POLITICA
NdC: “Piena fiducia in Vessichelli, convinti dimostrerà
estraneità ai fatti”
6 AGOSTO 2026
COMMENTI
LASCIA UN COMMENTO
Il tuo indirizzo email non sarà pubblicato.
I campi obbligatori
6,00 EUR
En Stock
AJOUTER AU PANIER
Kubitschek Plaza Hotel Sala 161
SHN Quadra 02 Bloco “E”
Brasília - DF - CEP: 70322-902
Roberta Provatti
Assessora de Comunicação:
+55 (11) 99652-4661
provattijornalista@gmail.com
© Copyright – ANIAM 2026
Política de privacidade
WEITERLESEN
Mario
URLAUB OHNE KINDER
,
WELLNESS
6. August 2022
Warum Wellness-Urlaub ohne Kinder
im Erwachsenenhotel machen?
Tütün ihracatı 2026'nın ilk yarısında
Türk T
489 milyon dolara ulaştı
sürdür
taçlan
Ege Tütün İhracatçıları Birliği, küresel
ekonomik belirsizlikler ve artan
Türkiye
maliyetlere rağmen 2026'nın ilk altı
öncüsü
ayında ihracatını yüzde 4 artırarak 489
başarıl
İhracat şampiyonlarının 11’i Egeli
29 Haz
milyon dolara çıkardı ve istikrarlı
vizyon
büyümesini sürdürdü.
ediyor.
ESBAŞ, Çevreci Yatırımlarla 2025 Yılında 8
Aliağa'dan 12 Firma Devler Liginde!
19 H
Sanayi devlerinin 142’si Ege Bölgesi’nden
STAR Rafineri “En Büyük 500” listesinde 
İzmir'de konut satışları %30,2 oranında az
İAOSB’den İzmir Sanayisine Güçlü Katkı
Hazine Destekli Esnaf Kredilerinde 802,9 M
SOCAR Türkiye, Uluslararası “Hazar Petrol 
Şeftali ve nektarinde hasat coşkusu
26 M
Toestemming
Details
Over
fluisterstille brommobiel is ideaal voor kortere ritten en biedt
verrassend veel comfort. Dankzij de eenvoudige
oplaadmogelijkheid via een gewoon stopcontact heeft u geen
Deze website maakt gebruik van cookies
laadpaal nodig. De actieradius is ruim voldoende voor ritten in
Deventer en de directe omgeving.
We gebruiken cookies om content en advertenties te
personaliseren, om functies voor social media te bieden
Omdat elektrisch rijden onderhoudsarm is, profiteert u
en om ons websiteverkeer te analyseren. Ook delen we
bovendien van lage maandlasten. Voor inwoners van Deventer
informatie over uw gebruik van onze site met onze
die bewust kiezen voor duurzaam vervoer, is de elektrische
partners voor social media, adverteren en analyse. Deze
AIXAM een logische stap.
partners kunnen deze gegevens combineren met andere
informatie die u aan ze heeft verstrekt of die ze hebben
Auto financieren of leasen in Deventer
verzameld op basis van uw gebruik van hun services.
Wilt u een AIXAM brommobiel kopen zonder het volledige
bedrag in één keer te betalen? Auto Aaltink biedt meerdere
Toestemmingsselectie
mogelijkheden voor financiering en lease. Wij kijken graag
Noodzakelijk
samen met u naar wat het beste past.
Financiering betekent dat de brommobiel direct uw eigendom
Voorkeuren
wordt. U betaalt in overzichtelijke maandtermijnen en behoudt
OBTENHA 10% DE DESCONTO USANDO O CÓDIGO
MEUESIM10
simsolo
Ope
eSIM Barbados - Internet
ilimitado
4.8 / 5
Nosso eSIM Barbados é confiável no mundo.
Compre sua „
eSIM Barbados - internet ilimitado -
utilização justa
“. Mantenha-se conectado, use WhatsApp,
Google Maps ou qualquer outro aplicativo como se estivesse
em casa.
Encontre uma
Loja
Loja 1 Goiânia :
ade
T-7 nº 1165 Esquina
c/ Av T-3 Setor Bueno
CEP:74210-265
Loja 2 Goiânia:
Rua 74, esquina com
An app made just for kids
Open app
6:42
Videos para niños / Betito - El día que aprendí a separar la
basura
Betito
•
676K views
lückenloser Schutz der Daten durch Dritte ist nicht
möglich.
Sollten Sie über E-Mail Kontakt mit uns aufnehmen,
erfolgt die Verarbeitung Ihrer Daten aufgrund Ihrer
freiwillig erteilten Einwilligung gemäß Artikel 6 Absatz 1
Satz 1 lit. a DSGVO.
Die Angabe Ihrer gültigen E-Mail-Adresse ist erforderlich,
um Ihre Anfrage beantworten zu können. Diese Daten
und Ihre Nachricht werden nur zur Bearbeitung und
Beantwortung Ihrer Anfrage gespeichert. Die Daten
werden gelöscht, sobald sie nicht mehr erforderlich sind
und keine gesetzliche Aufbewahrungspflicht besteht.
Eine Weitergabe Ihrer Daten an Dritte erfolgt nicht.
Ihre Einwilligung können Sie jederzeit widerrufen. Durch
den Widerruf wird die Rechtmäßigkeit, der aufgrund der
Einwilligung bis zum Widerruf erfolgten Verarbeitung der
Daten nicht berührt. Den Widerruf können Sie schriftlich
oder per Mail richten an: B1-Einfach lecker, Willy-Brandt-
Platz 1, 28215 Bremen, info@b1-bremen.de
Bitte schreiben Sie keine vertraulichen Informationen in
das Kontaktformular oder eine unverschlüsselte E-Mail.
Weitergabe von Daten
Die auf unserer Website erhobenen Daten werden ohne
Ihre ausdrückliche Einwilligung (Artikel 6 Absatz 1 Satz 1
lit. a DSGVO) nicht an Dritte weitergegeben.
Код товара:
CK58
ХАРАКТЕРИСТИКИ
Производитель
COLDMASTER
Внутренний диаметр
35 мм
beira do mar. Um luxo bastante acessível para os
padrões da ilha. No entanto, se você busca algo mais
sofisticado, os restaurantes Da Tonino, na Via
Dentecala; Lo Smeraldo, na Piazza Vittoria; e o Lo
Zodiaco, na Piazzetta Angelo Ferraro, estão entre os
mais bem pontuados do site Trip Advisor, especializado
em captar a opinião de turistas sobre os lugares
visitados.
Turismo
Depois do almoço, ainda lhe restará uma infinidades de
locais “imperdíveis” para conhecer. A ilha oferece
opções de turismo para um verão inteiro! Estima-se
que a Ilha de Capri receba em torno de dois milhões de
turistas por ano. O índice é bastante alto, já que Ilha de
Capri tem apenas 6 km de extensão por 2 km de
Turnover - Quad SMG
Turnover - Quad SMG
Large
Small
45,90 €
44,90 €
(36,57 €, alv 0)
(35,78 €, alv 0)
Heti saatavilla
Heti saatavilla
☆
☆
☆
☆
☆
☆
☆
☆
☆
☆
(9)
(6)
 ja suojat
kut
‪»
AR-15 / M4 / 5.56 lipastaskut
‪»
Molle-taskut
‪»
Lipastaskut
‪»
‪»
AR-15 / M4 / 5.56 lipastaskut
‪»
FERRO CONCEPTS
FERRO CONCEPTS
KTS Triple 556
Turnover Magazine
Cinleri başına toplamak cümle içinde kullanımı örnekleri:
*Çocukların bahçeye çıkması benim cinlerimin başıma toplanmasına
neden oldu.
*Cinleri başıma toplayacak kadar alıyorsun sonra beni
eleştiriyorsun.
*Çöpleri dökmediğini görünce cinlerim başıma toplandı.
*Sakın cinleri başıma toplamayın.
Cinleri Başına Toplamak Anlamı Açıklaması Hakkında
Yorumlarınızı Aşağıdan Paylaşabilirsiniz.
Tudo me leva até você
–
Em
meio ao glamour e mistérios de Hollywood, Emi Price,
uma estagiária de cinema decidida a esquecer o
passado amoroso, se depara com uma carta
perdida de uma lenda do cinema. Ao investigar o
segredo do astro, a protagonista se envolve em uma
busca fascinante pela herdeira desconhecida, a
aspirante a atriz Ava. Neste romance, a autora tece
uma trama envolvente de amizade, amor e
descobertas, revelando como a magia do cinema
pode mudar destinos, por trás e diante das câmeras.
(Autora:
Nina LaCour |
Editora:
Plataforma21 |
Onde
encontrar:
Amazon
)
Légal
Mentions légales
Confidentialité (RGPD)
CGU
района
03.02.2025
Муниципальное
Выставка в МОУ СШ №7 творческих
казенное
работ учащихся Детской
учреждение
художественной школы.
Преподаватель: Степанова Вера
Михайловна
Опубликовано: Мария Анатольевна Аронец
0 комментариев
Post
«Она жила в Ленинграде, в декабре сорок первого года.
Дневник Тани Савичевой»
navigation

What the task requires —
Scan the material above for lines that contain the string "Anfrage", and copy each such line.

Task answer —
um Ihre Anfrage beantworten zu können. Diese Daten
Beantwortung Ihrer Anfrage gespeichert. Die Daten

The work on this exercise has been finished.